Nationally, San Francisco police have a reputation as lovable, fuzzy pussycats. That's according to the San Francisco Police Officers Association, the city's police union, who have traditionally resisted most any change to the way they do business out on the streets. But following a string of fatal police shootings that cost former police Chief Greg Suhr his job, S.F. cops are finally due for a policy change.
Last night, after a build-up of more than six months, the city's Police Commission finally approved some modest changes to city police's use-of-force policies. Various words in the use-of-force policy were swapped around — there was a debate over whether cops should use "minimal" force or "reasonable" force — and the new policy also forbids police from shooting at moving vehicles and applying a neck restraint called the "carotid artery hold," according to the San Francisco Examiner.

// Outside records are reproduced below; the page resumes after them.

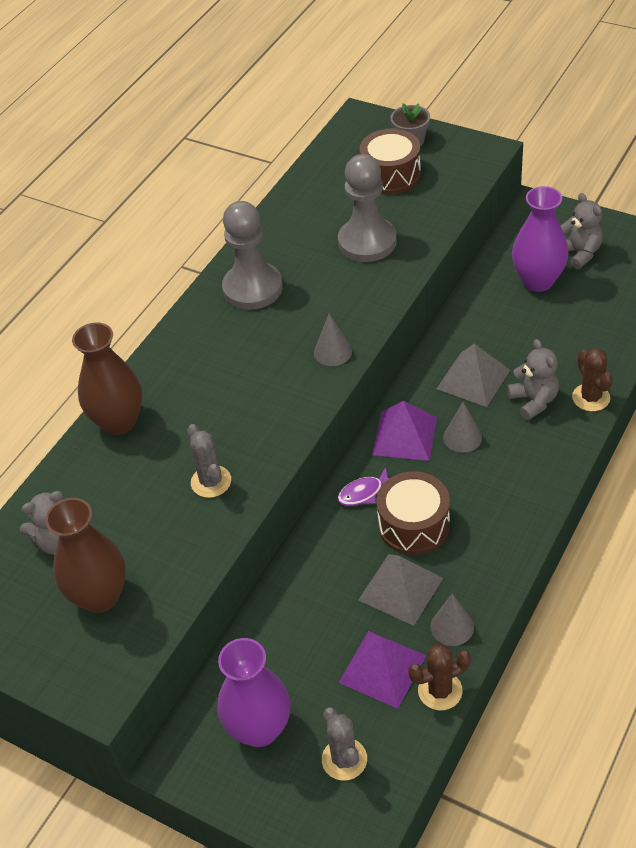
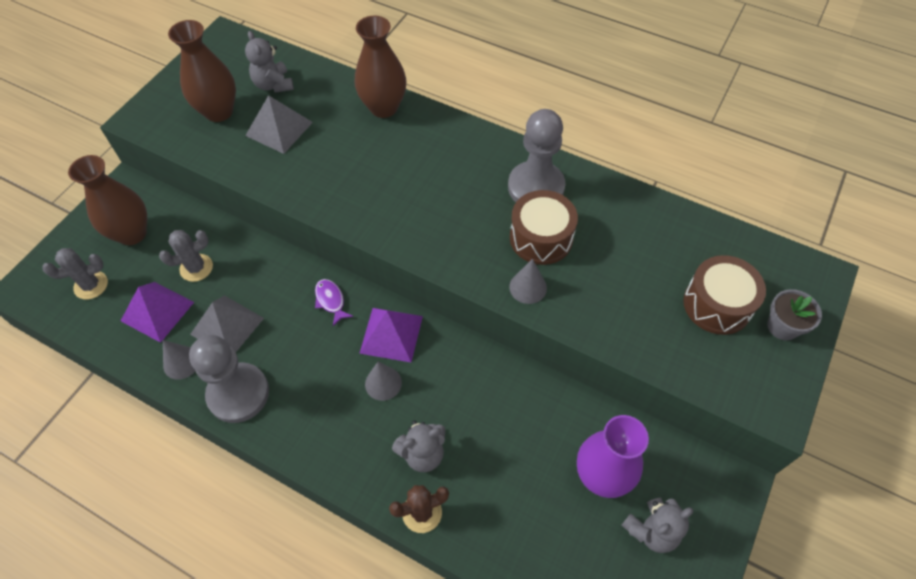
camera: 85 degrees right, 10 degrees up
grey cactus [187,424,231,498] -> grey cactus moved to [159,230,213,282]
purple vase [217,638,290,747] -> brown vase [68,155,147,245]
grey cone [314,314,352,366] -> grey cone moved to [509,258,547,304]
grey pawn [338,154,397,262] -> grey pawn moved to [189,335,269,423]
brown drum [376,471,450,555] -> brown drum moved to [510,190,578,265]
brown cactus [408,644,471,710] -> none
grey pyramid [437,344,510,407] -> grey pyramid moved to [245,95,313,154]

That all sounds reasonable enough. The compromise earned the praise of Mayor Ed Lee, who put police on notice that use-of-force would change following the Dec. 2 fatal shooting of Mario Woods. But the problem is none of it is final — and it could all blow up in everyone's faces.
Before the use-of-force policy is finalized, it must be reviewed one more time by the city's Department of Human Resources... and the POA. And the POA still has issue with "20 percent" of the policy, meaning the whole thing is potentially at risk, as the Chronicle reports.
Two key disagreements — the "carotid artery restraint," seen above, and police's ability to shoot at cars.